The diameter of the dwellings rarely exceeds twenty-feet, the height generally being about the same. The entrance consists of a hole so small that it is necessary to creep through in order to get inside; and the door consists of a hurdle swung upon two posts so as to be pushed backwards and forwards at pleasure. The clay floor in the interior is always perfectly level; it is made secure against damp as well as against the entrance of white ants by having been flattened down by the women trampling upon broad strips of bark laid upon it. The common sleeping-place of the parents and smaller children is on the floor. The bedding generally consists only of skins, the Bongo having little care for mats. For the pillow of the family they ordinarily use a branch of a tree smoothed by being stripped of its bark.

In every dwelling-place is found a conical receptacle for corn, named the “gallotoh,” which is elevated on piles, varying in height, so as to protect the provision from the damp of the soil or from the ravages of rats or white ants. Magazines of this kind for the reserve of corn are in general use throughout Africa, from the Rumboo of Damerghoo in the Central Soudan, right into the country of the Kaffirs and Bechuanas.

All the dwellings of the Bongo, whether large or small, are marked by one characteristic, which might almost be represented as a national feature. The peak of their huts is always furnished with a circular pad of straw, very carefully made, which serves as a seat, and from which it is possible to take a survey of the country, covered with its tall growth of corn. The name of “gony” is given to this elevation, which is surrounded by six or eight curved bits of wood projecting as though the roof were furnished with horns. It is peculiar to the huts of the Bongo.

ABUNDANCE OF IRON.

Iron is found in such quantities throughout the region that naturally the inhabitants devote much of their attention to its manipulation; its very abundance apparently secures them an advantage over the Dinka. Although, according to our conceptions they would be described as utterly deficient in tools and apparatus, still they produce some very wonderful results, even surpassing the Dyoor in skill. With their rude bellows and a hammer which, more commonly than not, is merely a round ball of pebble-stone (though occasionally it may be a little pyramid of iron without a handle) upon an anvil of gneiss or granite, with an ordinary little chisel and a pair of tongs consisting of a mere split piece of green wood, they contrive to fabricate articles which would bear comparison with the productions of an English smith.[31]

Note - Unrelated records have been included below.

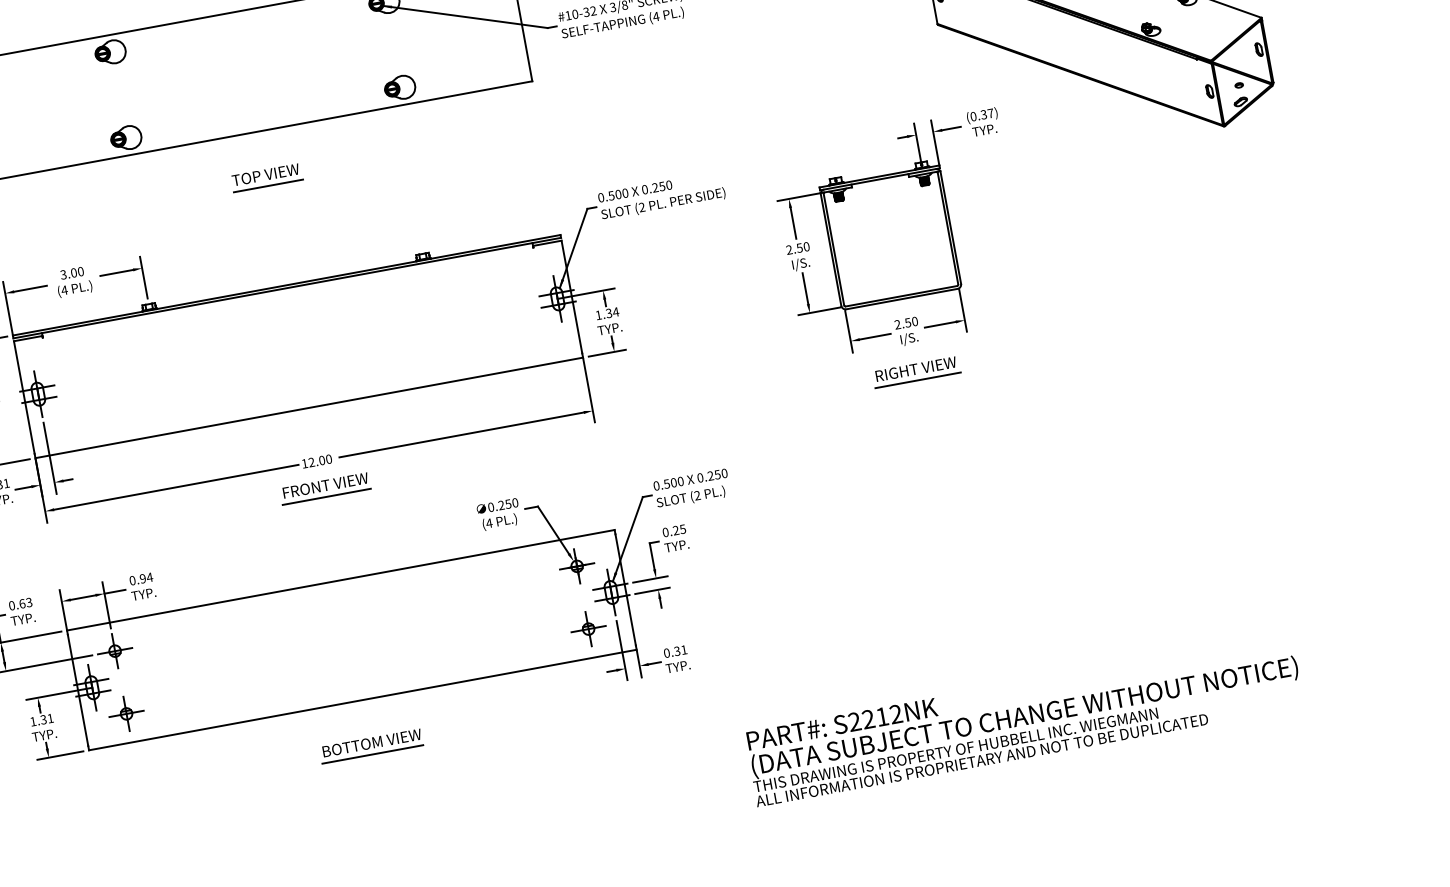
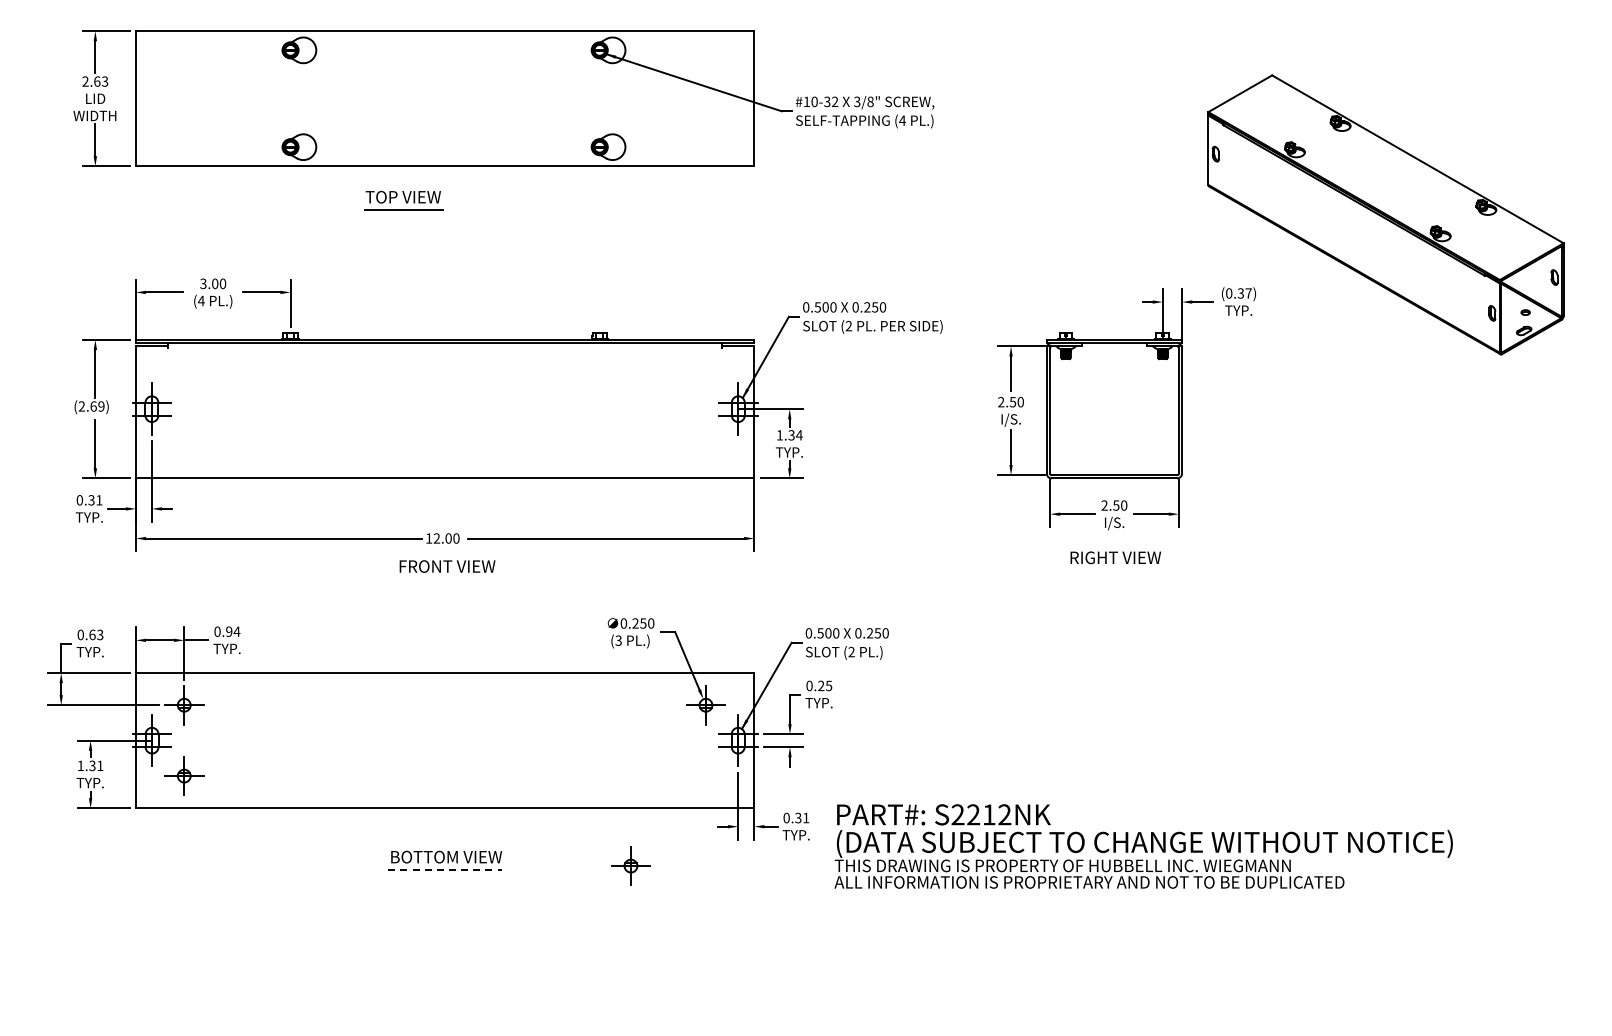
part: (266, 177) -> (403, 200), moved
line: (917, 380) -> (1115, 570), removed
line: (326, 497) -> (446, 579), removed
text: (489, 523) -> (618, 640), (4 -> (3
part: (588, 628) -> (630, 865), moved
text: (1024, 719) -> (1143, 846), moved
line: (373, 754) -> (445, 869), solid -> dashed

The season when opportunity is found for putting the iron-works in motion is after the harvest has been housed and the rains are over. Already, in a previous chapter,[32] iron-work, as produced by the Dyoor, has been noticed, but the Bongo have a system considerably more advanced, which appears worthy of a brief description. Their smelting apparatus is an erection of clay, generally about five feet in height, containing in its interior three distinct compartments.[33] These are all of the same size, that in the middle being filled with alternate layers of fuel and ore. This centre chamber is separated from the lower by means of a kind of frame resting on a circular projection; and it is divided from the chamber above by a narrow neck of communication. The highest and lowest of the divisions are used for fuel only. Round the base of the inferior chamber there are four holes, into which the “tewels” or pokers are introduced, and to which bellows are applied to increase the intensity of the combustion; there is a fifth hole, which can be stopped with clay as often as may be desired, and which serves to allow the metal to be raked out after it has trickled down into the cavity below the frame.

The most important of the iron productions are designed for the trade that the Bongo carry on with the tribes that dwell in the north, and which some time since was very active. The raw iron is exhibited in three separate shapes: one is named “mahee,” being spear-heads of one or two feet long, corresponding exactly with what has been mentioned as common with the Dyoor; the second is known as “loggoh kullutty,” and is simply a lot of black, ill-formed spades; the third is called distinctively “loggoh,” consisting of regular spades, which, under the market appellation of “melot,” have a wide sale everywhere along the course of the Upper Nile.